----- READING TEXT
Sodexo workers demand equal pay
Fountain Valley Regional Medical Center
Dozens of workers, represented by the National Union of Healthcare Workers, demonstrated outside Fountain Valley Regional Hospital and the University of Southern California’s Norris Comprehensive Cancer Center this week to protest poverty wages paid by Sodexo, the hospitals’ subcontractor.
Both Fountain Valley and USC Norris subcontract key divisions to Sodexo, a Fortune Global 500 firm that pays its workers far less than they would make if they worked directly for the hospitals. Sodexo pay is so low that many workers qualify for food stamps and Medi-Cal.
Sodexo last year reported a $1.2 billion profit. But many of its employees at Fountain Valley who cook meals, greet patients and clean operating rooms make less than $11 per hour. Sodexo cleaning staff at USC Norris make on average $12.17 per hour. Workers doing the same job at a different USC hospital two blocks away are employed directly by the university start at nearly $15 per hour.
----------
----- DATASET ENTRIES
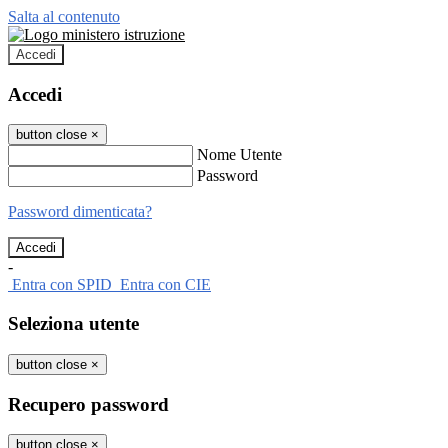
Salta al contenuto
Accedi
Accedi
button close
×
Nome Utente
Password
Password dimenticata?
-
Entra con SPID
Entra con CIE
Seleziona utente
button close
×
Recupero password
button close
×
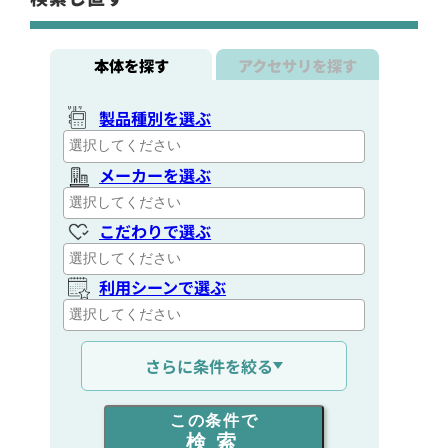
本体を探す
アクセサリを探す
製品種別を選ぶ
メーカーを選ぶ
こだわりで選ぶ
利用シーンで選ぶ
通信距離を選ぶ
さらに条件を絞る
出力を選ぶ
この条件で
検索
----------
- _WORK REQUEST 1_
Duplicate the passage from the Sodexo pay text starting at "Sodexo workers demand" and ending at "the hospitals’ subcontractor.".
- _WORK REQUEST 2_
According to the Sodexo pay text, how much profit did Sodexo report last year?
The entries play no part in the work on the Sodexo pay text.

- _WRITTEN REPLY 1_
Sodexo workers demand equal pay
Fountain Valley Regional Medical Center
Dozens of workers, represented by the National Union of Healthcare Workers, demonstrated outside Fountain Valley Regional Hospital and the University of Southern California’s Norris Comprehensive Cancer Center this week to protest poverty wages paid by Sodexo, the hospitals’ subcontractor.

- _WRITTEN REPLY 2_
$1.2 billion